* [Lesetext]
LdN229 Autofreie Innenstadt

Nein, das ist bei Bußgeldern nicht so, sondern nur bei Geldstrafen, die nach dem Tagessatz-System zugemessen werden.

Und mal ehrlich: Wenn man keine so hohen Bußgelder verhängen will, warum schreibt man es dann ins Gesetz? Das macht doch keinen Sinn.

§ 17 Abs. 3 OWiG: „Grundlage für die Zumessung der Geldbuße sind die Bedeutung der Ordnungswidrigkeit und der Vorwurf, der den Täter trifft. Auch die wirtschaftlichen Verhältnisse des Täters kommen in Betracht; bei geringfügigen Ordnungswidrigkeiten bleiben sie jedoch in der Regel unberücksichtigt.“

Passiert diese im Gesetz angelegte Berücksichtigung der wirtschaftlichen Verhältnisse in der Praxis nicht (bei 100.000 € wäre man ja nicht mehr bei einer geringfügigen Ordnungswidrigkeit)?

1 „Gefällt mir“

Normalerweise nein. Ich kenne zumindest keinen solchen Fall.

„Kommt in Betracht“ ist eben nicht dasselbe wie „wird berücksichtigt“. In der Praxis jedenfalls spielen die wirtschaftlichen Verhältnisse keine Rolle. Schau dir mal den Bußgeldkatalog für Verkehrsordnungswidrigkeiten an, von den Einkommensverhältnissen ist da nirgends die Rede. Deswegen ist Rasen für Reiche vergleichsweise billig, für Empfänger von Hartz IV hingegen eine Katastrophe.

* [Schriftliche Aufgabe 1] Fasse im Lesetext den Absatz, der mit „§ 17 Abs. 3 OWiG“ beginnt, als kurze Liste zusammen und behalte dabei seine wesentlichen Angaben bei.
* [Schriftliche Aufgabe 2] Gib aus dem Lesetext den Abschnitt wortgetreu wieder, der mit den Worten beginnt, die „Passiert diese im“ enthalten, und mit „hingegen eine Katastrophe.“ endet.

* [Aufgeführte Datensätze]
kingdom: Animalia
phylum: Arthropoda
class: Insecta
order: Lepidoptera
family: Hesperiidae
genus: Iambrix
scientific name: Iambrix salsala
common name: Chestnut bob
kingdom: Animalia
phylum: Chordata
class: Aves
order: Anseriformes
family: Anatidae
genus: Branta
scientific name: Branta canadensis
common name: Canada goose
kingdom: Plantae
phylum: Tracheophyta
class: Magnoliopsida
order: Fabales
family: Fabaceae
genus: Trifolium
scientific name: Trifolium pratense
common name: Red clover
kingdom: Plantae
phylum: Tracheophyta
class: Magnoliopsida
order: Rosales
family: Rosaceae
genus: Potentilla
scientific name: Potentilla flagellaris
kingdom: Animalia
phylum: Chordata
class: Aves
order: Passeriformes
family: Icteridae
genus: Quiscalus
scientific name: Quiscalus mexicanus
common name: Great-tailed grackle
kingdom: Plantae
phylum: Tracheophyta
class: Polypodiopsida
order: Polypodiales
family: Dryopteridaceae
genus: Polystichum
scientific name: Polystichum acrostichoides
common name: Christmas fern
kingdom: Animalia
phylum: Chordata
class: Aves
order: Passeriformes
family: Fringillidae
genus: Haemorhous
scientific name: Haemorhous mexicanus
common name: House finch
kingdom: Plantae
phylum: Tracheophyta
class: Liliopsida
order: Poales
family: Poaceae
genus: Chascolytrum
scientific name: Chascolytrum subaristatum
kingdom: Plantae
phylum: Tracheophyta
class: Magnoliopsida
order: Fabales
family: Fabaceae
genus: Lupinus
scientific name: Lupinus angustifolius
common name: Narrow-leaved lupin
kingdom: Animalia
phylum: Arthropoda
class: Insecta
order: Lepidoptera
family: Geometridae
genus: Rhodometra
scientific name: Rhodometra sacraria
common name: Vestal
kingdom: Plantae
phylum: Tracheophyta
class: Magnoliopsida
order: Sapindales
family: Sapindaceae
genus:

* [Aufgabenergebnis 1]
- Vorschrift: § 17 Abs. 3 OWiG
- Grundlage für die Höhe der Geldbuße: die Bedeutung der Ordnungswidrigkeit und der Vorwurf, der den Täter trifft
- Auch die wirtschaftlichen Verhältnisse des Täters kommen in Betracht.
- Bei geringfügigen Ordnungswidrigkeiten bleiben sie in der Regel unberücksichtigt.

* [Aufgabenergebnis 2]
Passiert diese im Gesetz angelegte Berücksichtigung der wirtschaftlichen Verhältnisse in der Praxis nicht (bei 100.000 € wäre man ja nicht mehr bei einer geringfügigen Ordnungswidrigkeit)?

1 „Gefällt mir“

Normalerweise nein. Ich kenne zumindest keinen solchen Fall.

„Kommt in Betracht“ ist eben nicht dasselbe wie „wird berücksichtigt“. In der Praxis jedenfalls spielen die wirtschaftlichen Verhältnisse keine Rolle. Schau dir mal den Bußgeldkatalog für Verkehrsordnungswidrigkeiten an, von den Einkommensverhältnissen ist da nirgends die Rede. Deswegen ist Rasen für Reiche vergleichsweise billig, für Empfänger von Hartz IV hingegen eine Katastrophe.